When it comes to new food and drink ventures joining the neighborhood’s dining scene as part of the development above Capitol Hill Station, the smallest are leading the way.
Larger restaurant opportunities in the mixed-use development remain unclaimed but, for the small, nimble, and persistent, the smaller slots in the buildings that now rise above the increasingly busy transit station are bustling with activity and taking shape with new businesses.
On the edge of the development’s plaza where the Capitol Hill Farmers Market now takes place every Sunday, Nékter Juice Bar has been part of the plans since before the pandemic and, after restrictions and delays, will finally open for business in July.
“I want to offer healthy fast food to people in my community,” owner Christina Miller says about her hopes for a growing business.
Part of a quickly growing franchise — Miller says Nékter is set to expand from 180 locations to 250 — her hope is for the Capitol Hill Station juice bar to be part of three to five Seattle locations she will own and operate.
Miller said a franchise like Nékter didn’t necessarily fit the recipe from lead developer Gerding Edlen as it started planning to fill the commercial elements of the development but that differences like making its juices and nut milks in house with fresh ingredients made the juice bar a fit for the commercial space along the plaza’s west side and the E Denny/E Barbara Bailey Way festival street.

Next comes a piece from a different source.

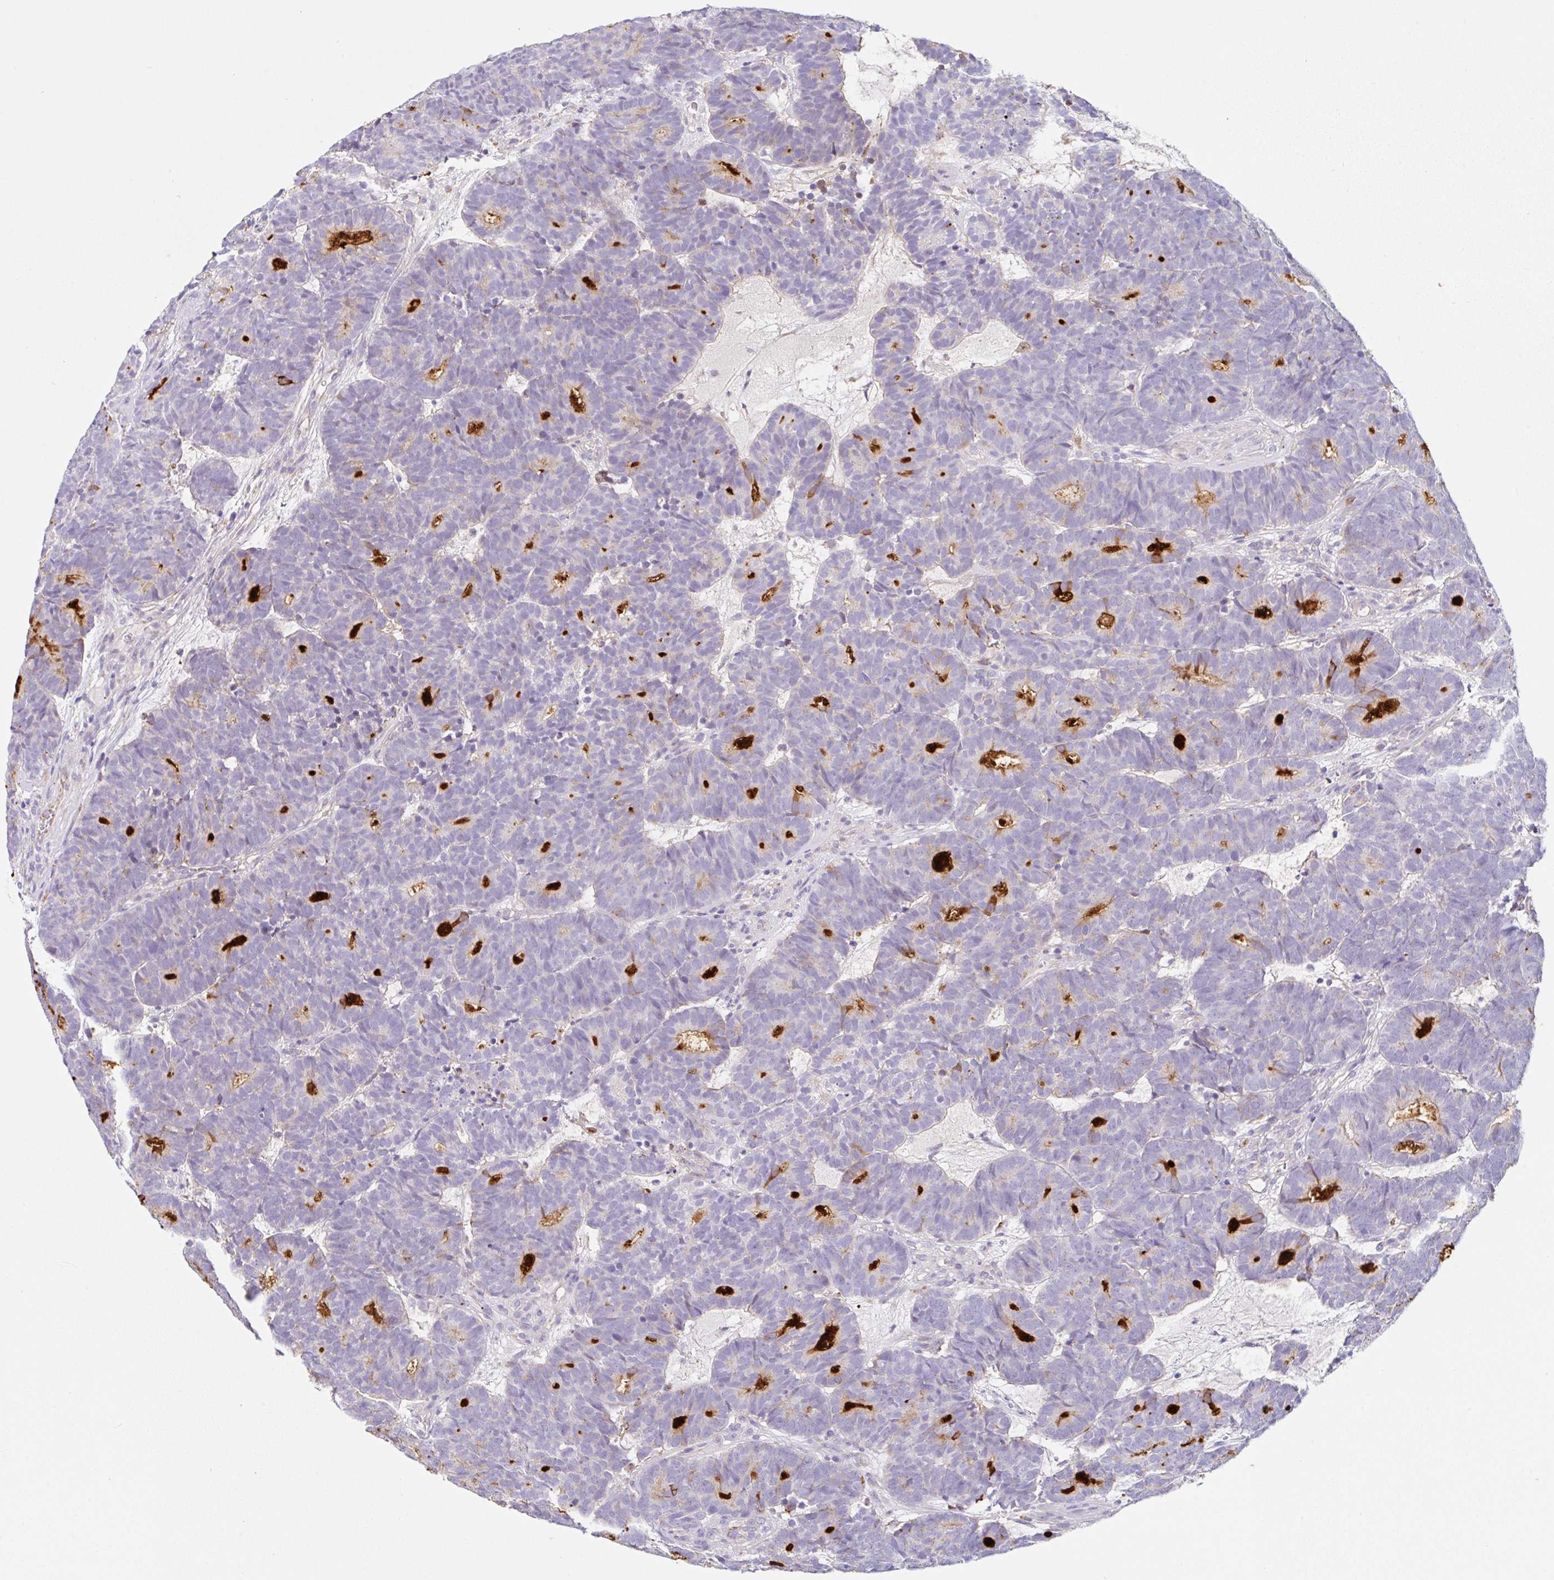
{"staining": {"intensity": "negative", "quantity": "none", "location": "none"}, "tissue": "head and neck cancer", "cell_type": "Tumor cells", "image_type": "cancer", "snomed": [{"axis": "morphology", "description": "Adenocarcinoma, NOS"}, {"axis": "topography", "description": "Head-Neck"}], "caption": "DAB immunohistochemical staining of human head and neck cancer (adenocarcinoma) displays no significant expression in tumor cells.", "gene": "DKK4", "patient": {"sex": "female", "age": 81}}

In addition to Nékter, commercial tenants planned for the project including grocer H-Mart, The Exploration Academy daycare, and a food and drink mix including a coffee shop and restaurants. A new dental office will also be part of the mix. Due to COVID-19 restrictions and construction delays, the planned dates for the first round of commercial openings came and went in February.
The massively important Capitol Hill Station development is adding 428 housing units, including 176 affordable housing units, an acre of plaza space, and close to 40,000 square feet of commercial and community space, including the AIDS Memorial Pathway, weekly Capitol Hill Farmers Market, and more to Broadway. New neighbors are already living above it all.
Meanwhile, with the state finally able to move more safely toward reopening, Capitol Hill Station is hoped to become busier and busier after ridership fell around 80% during the pandemic.
No opening date has been announced for the anchor grocer planned with more than 11,000 square feet of store space on the ground level plus a 5,000+ square foot mezzanine in the middle of the development project along Broadway.
The coming Nékter is around 1,160 square feet and can fit around 30 customers at full capacity, with window bar seating looking out on the plaza, as well as covered seating outside along the open space.
Meanwhile, larger restaurants from some major names in the city’s food and drink scene were lined up to join Capitol Hill Station but put plans on hold during the pandemic. Now, developers and smaller tenants like Miller hope, the rush will be on for some exciting names to also be part of the project.
“There is a bigger opportunity there to draw more businesses there,” Miller said. “I’m super proud to open there — especially in a tough environment. I want to be a part of building Capitol Hill back up.”